Bit if a sweeping statement there. I'd only agree if you knew they would be a forced seller within a specific period of time after the sp collapsed. As it turns out we know they havent sold at a loss and in fact have increased their holding.
Your statement assumes you've seen their underwriting, timescale for holding and business plan for an exit. You could argue accumulating shares at any price prior to that company becoming a multi billion market cap company should not be described as a 'horrible mistake'. In this case we don't know if that will or will not happen, but there is a reasonable chance.
If after all the trials have been exhausted and the investment turns out to be a flop then your statement would obviously be fair in my opinion.
Hi Woodstock, hope alls good. If that was really the case then why did Polygon continue to pile in, rather than cutting and running Bill Ackman style (aka sale of Netflix's at a huge loss)? Polygon will be astute capital allocators and will be IRR driven. I imagine this was signed off at IC as Synairgen had more than one bite of the cherry to get sng001 to market giving downside protection over the mid term.
If we apply for an EUA and it looks like we'll get it, why would investors settle for 3 quid when the value of the company would be worth much, much more with an EUA in place (which equates to sales)? The FDA would only give an EUA if the US actually want to use it. IMO, Polygon would block a t/o attempt on the cheap under that scenario.

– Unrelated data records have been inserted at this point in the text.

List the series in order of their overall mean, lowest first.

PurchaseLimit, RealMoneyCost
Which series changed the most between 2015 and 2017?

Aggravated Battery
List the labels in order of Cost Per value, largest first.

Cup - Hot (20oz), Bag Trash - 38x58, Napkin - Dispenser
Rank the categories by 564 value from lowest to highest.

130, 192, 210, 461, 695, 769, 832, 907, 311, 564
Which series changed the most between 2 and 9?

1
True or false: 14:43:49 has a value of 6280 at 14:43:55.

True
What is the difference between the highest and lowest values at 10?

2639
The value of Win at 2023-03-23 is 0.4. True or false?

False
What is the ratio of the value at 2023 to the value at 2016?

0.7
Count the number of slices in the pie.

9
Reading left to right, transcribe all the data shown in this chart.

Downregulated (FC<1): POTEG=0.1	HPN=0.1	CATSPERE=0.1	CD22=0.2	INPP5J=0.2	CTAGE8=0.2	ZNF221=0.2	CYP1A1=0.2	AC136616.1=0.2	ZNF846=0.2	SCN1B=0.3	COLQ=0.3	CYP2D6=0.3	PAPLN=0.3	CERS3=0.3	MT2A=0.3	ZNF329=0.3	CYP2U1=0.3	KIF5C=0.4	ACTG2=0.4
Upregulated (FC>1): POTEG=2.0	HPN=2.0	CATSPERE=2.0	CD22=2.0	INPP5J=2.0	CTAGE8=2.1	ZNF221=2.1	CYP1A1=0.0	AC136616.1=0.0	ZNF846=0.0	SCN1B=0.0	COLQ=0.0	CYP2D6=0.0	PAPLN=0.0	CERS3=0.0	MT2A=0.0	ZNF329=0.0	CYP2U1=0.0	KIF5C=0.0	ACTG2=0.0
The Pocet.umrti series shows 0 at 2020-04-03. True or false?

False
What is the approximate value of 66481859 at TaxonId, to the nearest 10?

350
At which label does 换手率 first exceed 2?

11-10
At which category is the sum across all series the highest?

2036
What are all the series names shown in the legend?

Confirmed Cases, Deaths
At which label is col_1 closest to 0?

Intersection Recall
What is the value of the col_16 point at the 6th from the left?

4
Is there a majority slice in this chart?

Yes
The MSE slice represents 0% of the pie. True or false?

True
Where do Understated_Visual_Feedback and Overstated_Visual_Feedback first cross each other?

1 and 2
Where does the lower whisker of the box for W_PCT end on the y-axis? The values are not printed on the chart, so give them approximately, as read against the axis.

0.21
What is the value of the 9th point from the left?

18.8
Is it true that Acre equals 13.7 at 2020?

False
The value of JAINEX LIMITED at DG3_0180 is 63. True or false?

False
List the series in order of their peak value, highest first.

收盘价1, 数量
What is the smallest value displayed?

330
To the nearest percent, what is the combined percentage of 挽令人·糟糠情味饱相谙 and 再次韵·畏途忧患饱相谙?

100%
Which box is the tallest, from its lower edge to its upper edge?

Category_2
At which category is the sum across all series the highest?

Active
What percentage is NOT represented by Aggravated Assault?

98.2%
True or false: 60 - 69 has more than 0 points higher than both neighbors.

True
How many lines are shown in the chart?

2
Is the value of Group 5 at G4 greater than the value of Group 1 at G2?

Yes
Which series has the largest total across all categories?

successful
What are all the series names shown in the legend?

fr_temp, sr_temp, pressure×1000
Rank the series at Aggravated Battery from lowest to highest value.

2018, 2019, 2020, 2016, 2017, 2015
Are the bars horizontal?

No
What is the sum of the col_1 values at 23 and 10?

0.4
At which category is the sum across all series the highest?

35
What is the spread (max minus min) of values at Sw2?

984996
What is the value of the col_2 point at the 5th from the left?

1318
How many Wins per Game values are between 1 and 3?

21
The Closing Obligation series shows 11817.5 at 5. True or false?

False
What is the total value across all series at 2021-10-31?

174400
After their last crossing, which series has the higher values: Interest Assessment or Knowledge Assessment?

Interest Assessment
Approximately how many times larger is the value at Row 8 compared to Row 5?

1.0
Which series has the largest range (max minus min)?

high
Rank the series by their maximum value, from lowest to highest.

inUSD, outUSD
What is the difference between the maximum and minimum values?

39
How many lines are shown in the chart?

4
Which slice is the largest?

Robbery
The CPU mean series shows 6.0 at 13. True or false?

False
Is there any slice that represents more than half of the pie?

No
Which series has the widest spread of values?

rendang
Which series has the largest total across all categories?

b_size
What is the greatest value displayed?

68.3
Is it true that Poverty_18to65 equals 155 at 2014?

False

If we get an EUA we are looking at the sorts of pre sprinter read out valuations mentioned IMO. The valuation would only be lower if the EUA was for use with smaller, higher risk groups (in the first instance). The lower valuation would be a function of lower sales.
This is all heresy though as right now we look a platform trial or two away from an EUA, unless the sprinter DD really comes up with the goods. My gut feel is we have a c.a. 10% chance at most of the data being sufficient to apply for an EUA (prior to seeing Activ 2 Ph II data). Any way good luck all! X
Andy, re your posts on paper losess / being burnt. Agreed, very tough for many. I've always viewed this company as a long term hold and the key for me, despite the excruciating disappointment of the top line Sprinter results, is that the story, the overall premise for the investment has never changed. This has enabled me to keep faith.
GLA
No doubt combining phase II and the 17% of Sprinter non steroid patients together will show positive results. Problem is its a small sample size as discussed previously in the aftermath of the topline results.
If they show these results combined with the high risk patient results from the Sprinter DD, assuming reasonable efficacy / statistical significance, then it will only strength the case for the following:
EUA application for specific at risk categories in the hospital setting
Full EUA
Further platform trial either indipendently or in JV
T/O approach
The more I think about it the more I hope the company stays indipendent and ends up delivering. They say its the hope that kills you ;-)
As a side note I thought the presentation posted today makes for a great intro, setting the scene, for the Sprinter presentation at the ATS.
GLA
Hi Trintyman, top notch post. Re "It’s frustrating for both shareholders and clinicians alike that this life saving drug is not yet being administered to patients".
It would be good if a few more clinicians publicly voiced this opinion! GLA
Hi Manifesto, I'll be pleasantly surprised if our long covid results have not been buggered by improvement in soc / steroids. My view is why wouldn't they have been impacted like the other endpoints. Please could you clarify your thinking.